*Direction*.
Please copy out the passage of the commit note on the test timeout that begins at the words "In batch context, prior" and stops after the words "the inconsistent outlier.".

*Text block*.
The 30s wait_for_project_switch timeout was an excessive constraint.
In batch context, prior sims' AI discussion turn workers saturate the
8-worker io_pool, queueing this switch for tens of seconds. The other
defensive waits in the test (warmup 60s, prior switch 60s) already use
60s+, so 30s was the inconsistent outlier.
User confirmed: 'I think not completing in 30s is an excessive constraint
if thats whats going on.'
Verification:
- test_full_live_workflow isolation: 11.69s PASS
- 7-test batch (test_full_live_workflow + 4 extended sims + 2 markdown): 85.83s PASS
Root cause: test_full_live_workflow in batch context (with prior sims
running AI discussion turns) would queue its _do_project_switch behind
the auto-pruner's scan of tests/logs/ (154MB, 6519 files). The 4-worker
pool was saturated, so the switch would never run within 30s.

*Extracted material*.
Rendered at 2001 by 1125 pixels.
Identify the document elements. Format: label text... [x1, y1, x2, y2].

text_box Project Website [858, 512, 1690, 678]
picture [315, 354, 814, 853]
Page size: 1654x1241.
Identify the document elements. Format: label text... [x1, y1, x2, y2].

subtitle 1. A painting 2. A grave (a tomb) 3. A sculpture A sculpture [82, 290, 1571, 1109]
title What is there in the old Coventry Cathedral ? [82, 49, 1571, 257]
* * *
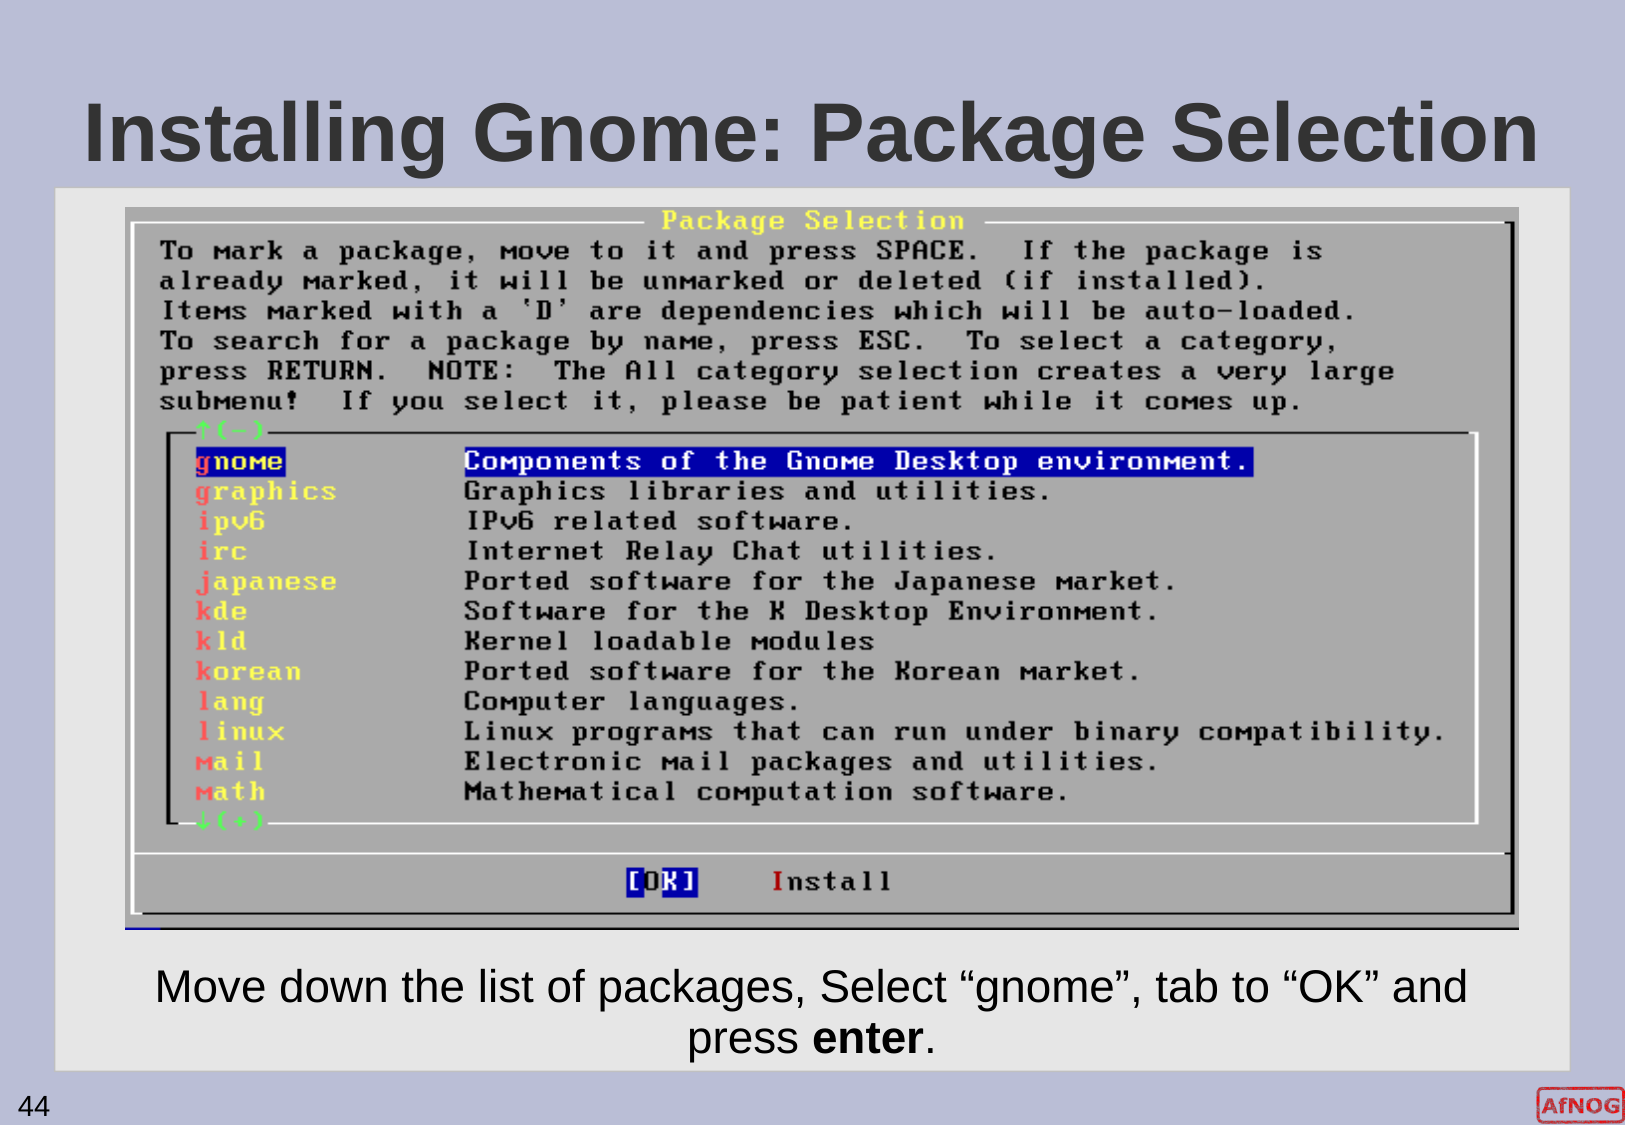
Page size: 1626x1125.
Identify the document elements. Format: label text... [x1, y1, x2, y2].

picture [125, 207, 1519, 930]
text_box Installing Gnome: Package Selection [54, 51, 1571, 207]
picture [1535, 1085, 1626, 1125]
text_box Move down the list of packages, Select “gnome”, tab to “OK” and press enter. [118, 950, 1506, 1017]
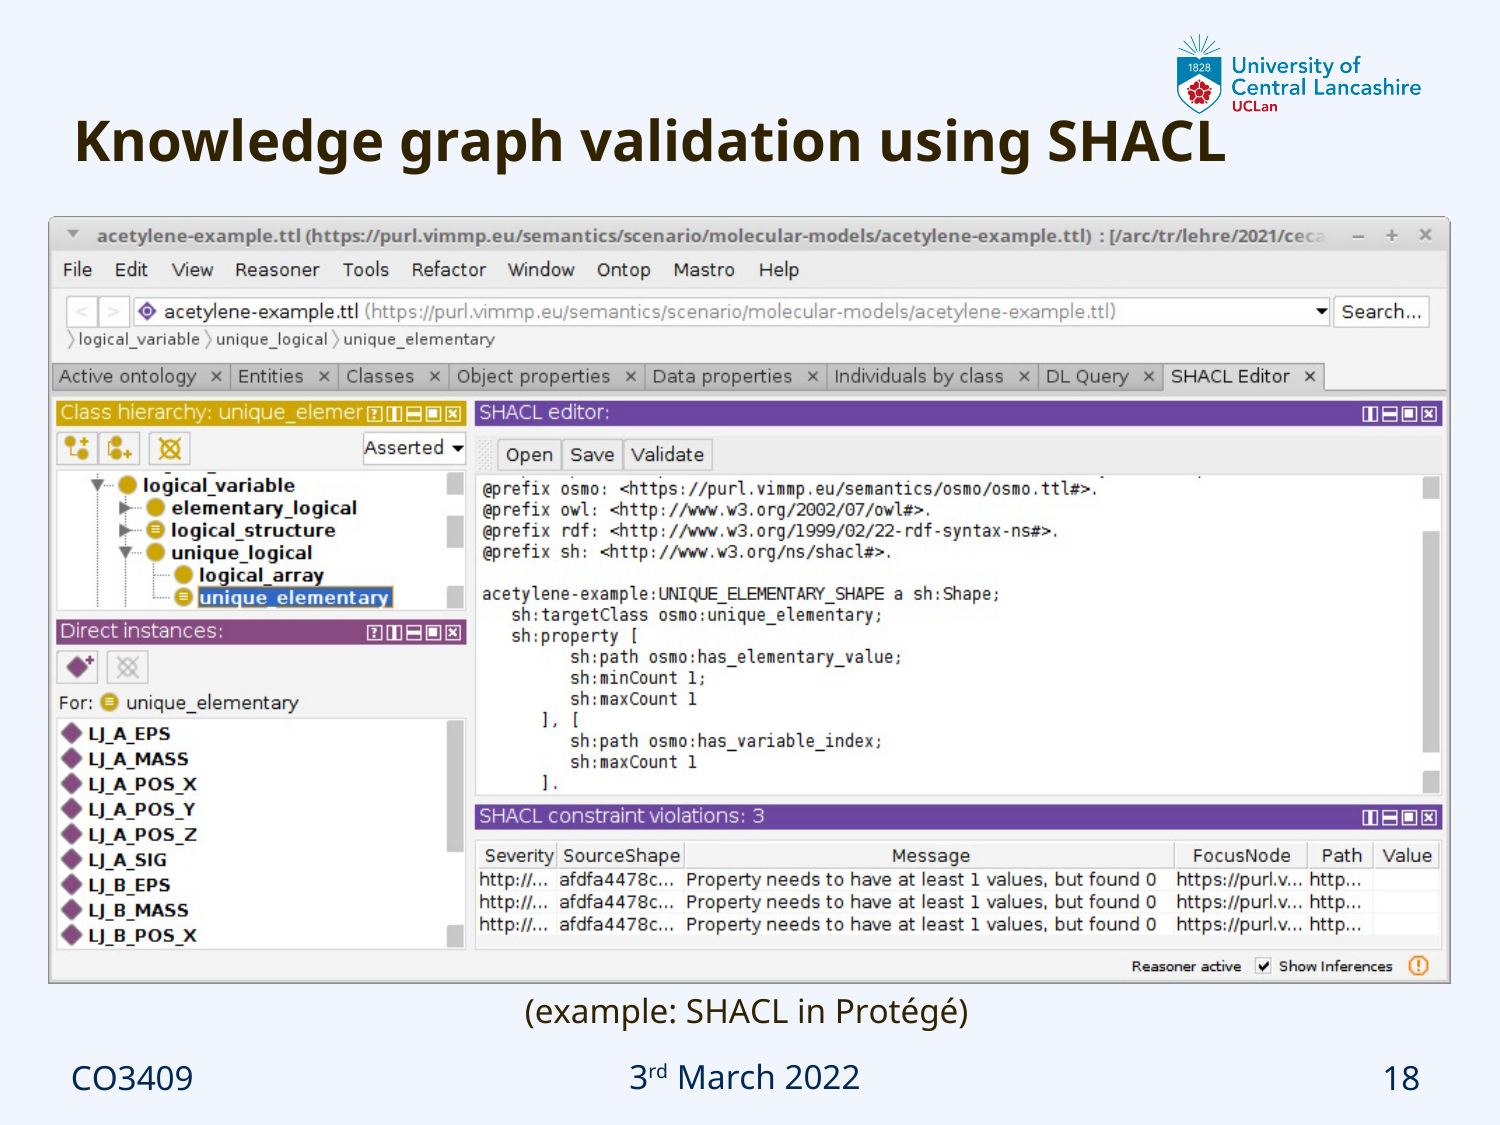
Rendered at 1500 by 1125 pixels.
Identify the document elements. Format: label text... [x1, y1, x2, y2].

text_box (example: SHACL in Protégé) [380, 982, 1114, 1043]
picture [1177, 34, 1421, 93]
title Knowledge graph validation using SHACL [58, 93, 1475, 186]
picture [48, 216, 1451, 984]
---
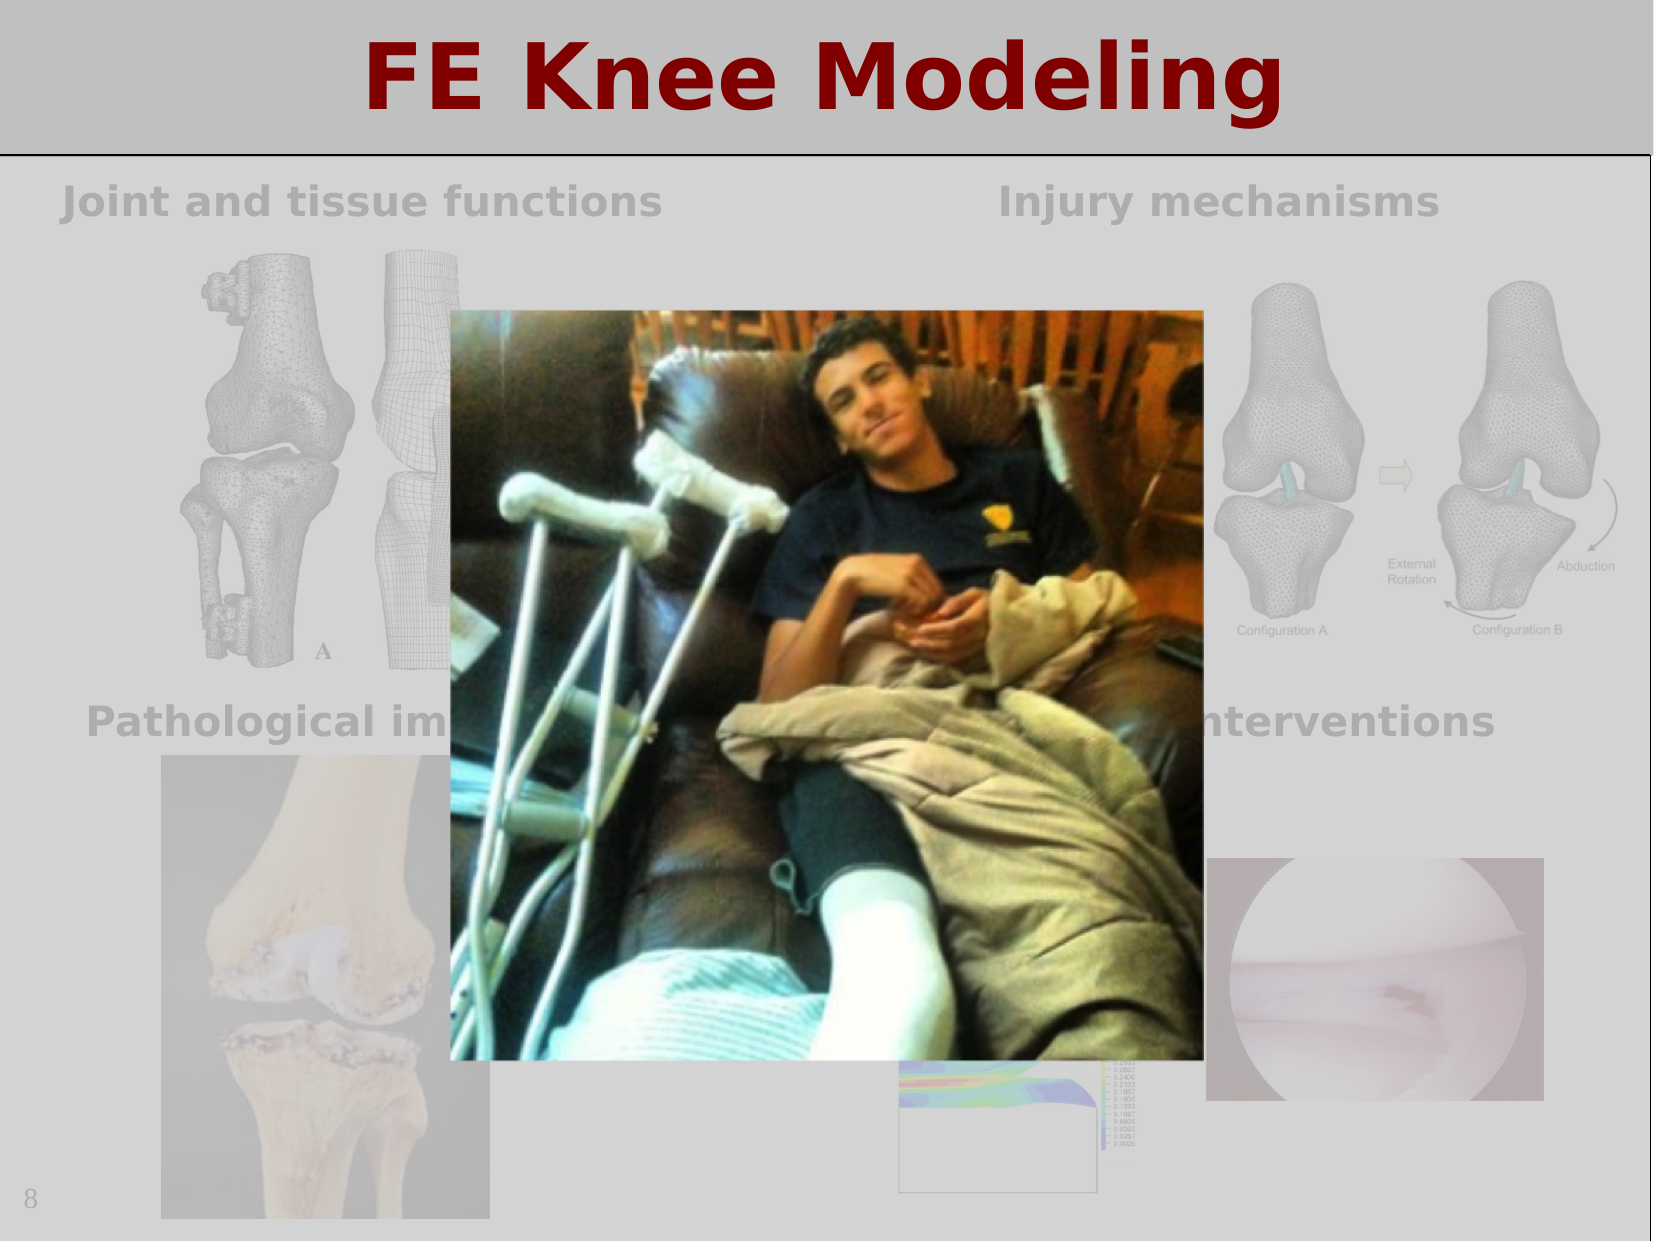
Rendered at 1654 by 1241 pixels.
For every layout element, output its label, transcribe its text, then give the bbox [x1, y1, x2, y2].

*Expected answer*.
In batch context, prior sims' AI discussion turn workers saturate the
8-worker io_pool, queueing this switch for tens of seconds. The other
defensive waits in the test (warmup 60s, prior switch 60s) already use
60s+, so 30s was the inconsistent outlier.